Can somebody help me please. I am running a wireles netrwork with a number of APs. Users are authenticated via a central User manager server. All is working fine except one issue.
In the AP Hotspot hosts list, MT cpe units often show a second entry related to a device on the LAN side of the client CPE and confuses the User manager. How can i stop these LAN IPs from being detected by the AP? The Client CPEs are set up as simple NAT routers with masquerading on the out interface (wlan1) Client CPE WAN ip address range 10.252.252.0/24 Client CPE Lan ip range 192.168.0.0/24
At the moment when this happens I have to log in and remove all the host entries related to the client CPE then the correct IP will reauthenticate. I have tried changing the amount of allowed ips. I cannot understand how the LAN ip addresses are leaking through the NAT and registering in the AP Hospot host list.
How do the cpe units connect to the AP? If wireless, is it possible a few clients are connecting to the backhaul by mistake? If the masquerade is functioning correctly, the localnet addresses should not go through the cpe. Can you post the masquerade rule from a cpe? You might want to post part of the hotspot hosts list that shows the problem.
The client is connecting wirelessly to the AP ok. However as you can see from the hosts file the 192.168.0.253 address has been picked up from the clients CPE Lan side.
How can this be possible??
The mac address that is shown in the pic is the correct one for the client and there is a second entry in the hosts file (not visable in the pic) for the same MAC that has authorised correctly.
My problem is that sometimes the hotspot tries to authenicate on the Clinets LAN IP and gets all confused resulting in the client losing connectivity untill I delete all the entrys relating to the affected connection.
Oddly enough This problem only occurs with MT cpe´s. I have many other brands eg: ubiquiti etc that also connect to the same AP without a problem.

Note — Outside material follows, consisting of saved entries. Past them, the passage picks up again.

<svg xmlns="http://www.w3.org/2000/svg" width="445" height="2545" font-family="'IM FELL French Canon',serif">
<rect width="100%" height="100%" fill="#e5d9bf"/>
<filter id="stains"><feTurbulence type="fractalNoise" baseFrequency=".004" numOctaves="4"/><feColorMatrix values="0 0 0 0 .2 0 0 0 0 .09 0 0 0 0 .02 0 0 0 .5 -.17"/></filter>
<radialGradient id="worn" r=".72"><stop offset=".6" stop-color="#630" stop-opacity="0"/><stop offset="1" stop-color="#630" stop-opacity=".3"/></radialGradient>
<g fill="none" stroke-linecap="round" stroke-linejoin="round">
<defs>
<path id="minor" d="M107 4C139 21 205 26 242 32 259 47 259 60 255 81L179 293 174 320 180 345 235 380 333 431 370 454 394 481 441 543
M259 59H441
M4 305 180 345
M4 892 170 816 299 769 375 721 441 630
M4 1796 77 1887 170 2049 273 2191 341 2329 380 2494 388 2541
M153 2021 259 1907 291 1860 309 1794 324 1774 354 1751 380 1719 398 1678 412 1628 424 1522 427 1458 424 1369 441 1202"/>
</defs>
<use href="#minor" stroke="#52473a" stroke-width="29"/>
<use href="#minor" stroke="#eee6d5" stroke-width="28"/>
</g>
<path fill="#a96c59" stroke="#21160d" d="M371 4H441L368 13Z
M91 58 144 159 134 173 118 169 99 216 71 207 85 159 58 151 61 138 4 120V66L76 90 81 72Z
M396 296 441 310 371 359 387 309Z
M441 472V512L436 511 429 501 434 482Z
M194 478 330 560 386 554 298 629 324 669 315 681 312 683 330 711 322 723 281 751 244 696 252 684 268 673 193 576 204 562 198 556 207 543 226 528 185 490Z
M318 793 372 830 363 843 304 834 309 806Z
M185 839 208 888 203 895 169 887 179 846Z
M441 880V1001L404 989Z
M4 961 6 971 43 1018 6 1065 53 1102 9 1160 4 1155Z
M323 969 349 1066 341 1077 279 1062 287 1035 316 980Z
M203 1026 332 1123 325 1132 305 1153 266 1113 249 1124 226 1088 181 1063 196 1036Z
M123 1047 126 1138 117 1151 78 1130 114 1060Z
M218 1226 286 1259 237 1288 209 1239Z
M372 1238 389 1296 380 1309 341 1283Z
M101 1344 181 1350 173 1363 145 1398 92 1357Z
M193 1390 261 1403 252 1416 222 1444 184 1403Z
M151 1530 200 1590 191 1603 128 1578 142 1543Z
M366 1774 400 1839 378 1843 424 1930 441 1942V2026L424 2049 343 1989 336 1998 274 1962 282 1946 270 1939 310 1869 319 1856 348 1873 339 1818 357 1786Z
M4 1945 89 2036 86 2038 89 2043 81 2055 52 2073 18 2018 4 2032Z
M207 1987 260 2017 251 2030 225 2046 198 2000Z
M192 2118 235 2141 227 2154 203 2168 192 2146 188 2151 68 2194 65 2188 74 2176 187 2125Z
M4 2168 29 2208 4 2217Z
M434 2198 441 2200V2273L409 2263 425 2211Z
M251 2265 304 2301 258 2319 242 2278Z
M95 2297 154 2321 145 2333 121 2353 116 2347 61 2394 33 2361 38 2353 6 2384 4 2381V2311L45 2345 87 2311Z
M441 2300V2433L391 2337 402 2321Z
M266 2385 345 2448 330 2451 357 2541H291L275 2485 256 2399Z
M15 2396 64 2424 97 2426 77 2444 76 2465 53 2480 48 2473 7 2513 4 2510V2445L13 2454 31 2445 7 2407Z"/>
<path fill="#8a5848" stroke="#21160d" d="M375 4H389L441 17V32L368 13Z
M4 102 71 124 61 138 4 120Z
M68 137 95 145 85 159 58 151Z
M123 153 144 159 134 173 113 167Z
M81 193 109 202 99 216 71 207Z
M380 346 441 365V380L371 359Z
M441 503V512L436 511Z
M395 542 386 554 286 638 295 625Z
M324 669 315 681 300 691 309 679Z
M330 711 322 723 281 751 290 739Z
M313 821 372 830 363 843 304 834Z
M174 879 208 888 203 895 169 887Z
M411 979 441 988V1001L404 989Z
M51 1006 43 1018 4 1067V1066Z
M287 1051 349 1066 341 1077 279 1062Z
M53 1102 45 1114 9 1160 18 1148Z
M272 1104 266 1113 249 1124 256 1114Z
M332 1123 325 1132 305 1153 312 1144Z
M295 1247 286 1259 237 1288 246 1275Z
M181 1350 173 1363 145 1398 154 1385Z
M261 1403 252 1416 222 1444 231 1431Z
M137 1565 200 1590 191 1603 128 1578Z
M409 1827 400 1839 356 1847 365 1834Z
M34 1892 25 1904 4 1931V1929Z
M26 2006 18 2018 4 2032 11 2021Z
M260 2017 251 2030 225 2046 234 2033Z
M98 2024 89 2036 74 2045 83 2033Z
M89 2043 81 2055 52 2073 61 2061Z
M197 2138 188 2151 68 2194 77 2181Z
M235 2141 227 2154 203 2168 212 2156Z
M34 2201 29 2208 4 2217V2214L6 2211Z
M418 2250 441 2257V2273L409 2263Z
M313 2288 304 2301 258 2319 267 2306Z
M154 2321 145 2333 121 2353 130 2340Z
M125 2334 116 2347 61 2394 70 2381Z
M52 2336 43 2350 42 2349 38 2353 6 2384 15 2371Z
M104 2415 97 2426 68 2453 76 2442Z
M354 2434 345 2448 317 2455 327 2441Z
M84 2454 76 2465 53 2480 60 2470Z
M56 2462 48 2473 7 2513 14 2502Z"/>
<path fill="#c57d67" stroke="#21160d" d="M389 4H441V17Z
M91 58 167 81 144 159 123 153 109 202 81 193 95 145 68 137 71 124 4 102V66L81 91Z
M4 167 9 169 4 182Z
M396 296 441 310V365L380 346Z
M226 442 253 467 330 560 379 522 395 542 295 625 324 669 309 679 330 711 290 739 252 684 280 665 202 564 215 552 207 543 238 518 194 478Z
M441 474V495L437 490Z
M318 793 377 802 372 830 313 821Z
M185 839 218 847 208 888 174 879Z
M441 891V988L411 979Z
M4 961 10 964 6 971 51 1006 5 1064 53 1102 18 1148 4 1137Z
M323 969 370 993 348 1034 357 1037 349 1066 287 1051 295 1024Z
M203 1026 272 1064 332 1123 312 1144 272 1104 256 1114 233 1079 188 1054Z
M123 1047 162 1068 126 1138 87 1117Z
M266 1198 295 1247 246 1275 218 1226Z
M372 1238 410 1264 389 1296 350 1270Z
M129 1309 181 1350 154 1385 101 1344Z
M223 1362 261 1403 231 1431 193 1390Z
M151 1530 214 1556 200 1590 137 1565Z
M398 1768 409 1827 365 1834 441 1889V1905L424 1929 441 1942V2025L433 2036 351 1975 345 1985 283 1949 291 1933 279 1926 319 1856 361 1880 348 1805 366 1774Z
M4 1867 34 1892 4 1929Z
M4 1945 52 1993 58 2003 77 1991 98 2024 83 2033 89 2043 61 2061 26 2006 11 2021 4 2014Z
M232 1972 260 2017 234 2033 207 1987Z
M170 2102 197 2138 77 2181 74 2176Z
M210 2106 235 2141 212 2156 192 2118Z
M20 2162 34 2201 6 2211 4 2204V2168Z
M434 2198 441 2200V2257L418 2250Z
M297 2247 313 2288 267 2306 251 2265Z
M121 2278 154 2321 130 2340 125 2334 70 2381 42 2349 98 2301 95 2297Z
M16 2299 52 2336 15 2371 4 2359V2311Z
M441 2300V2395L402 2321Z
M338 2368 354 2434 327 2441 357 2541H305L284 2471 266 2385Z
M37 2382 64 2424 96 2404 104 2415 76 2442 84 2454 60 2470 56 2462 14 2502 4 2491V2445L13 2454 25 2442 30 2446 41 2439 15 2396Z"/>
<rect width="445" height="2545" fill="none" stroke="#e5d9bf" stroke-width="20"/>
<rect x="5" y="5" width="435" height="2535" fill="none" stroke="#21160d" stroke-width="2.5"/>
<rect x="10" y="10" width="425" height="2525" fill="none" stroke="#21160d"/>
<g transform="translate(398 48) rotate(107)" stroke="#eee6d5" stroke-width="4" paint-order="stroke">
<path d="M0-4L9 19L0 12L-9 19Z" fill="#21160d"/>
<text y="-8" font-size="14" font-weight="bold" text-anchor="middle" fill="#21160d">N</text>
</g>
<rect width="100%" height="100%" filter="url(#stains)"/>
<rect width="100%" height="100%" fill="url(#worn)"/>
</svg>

Somehow the client CPE LAN IP address is leaking through the CPE NAT and the AP is picking it up.
Just the one static NAT rule + a whole bunch of dynamic rules put in by the Hotspot service
NAT RULE:
/ip firewall nat
add action=masquerade chain=srcnat comment=“masquerade hotspot network”
disabled=no out-interface=wlan1 src-address=10.252.253.0/24
My Backhaul uses a non standard proprietry form of 80211n Is is secured with MAC authorization and WPA encryption I know anything is hackable but we are talking about silver surfers here as the network covers a retirement village.
so my network works thus
Backhaul ip range 172.16.0.0 nats to 10.0.0.0 in the AP and then nats to 192.168.0.0. in the CPE. 192.168.0.0 being the clients private LAN. The whole network is using subnet /24 from backhaul to client private LAN
My bad. Is this nat you posted from the cpe? The nat should be in the cpe. Otherwise, the 192.168.x.x addresses will pass through untranslated to the AP.
so my network works thus
Backhaul ip range 172.16.0.0 nats to 10.0.0.0 in the AP and then nats to 192.168.0.0. in the CPE. 192.168.0.0 being the clients private LAN. The whole network is using subnet /24 from backhaul to client private LAN
Sounds like you need to generate a supout.rif file in the CPE and send it to MikroTik support with an explanation of the problem. They might see something I don’t.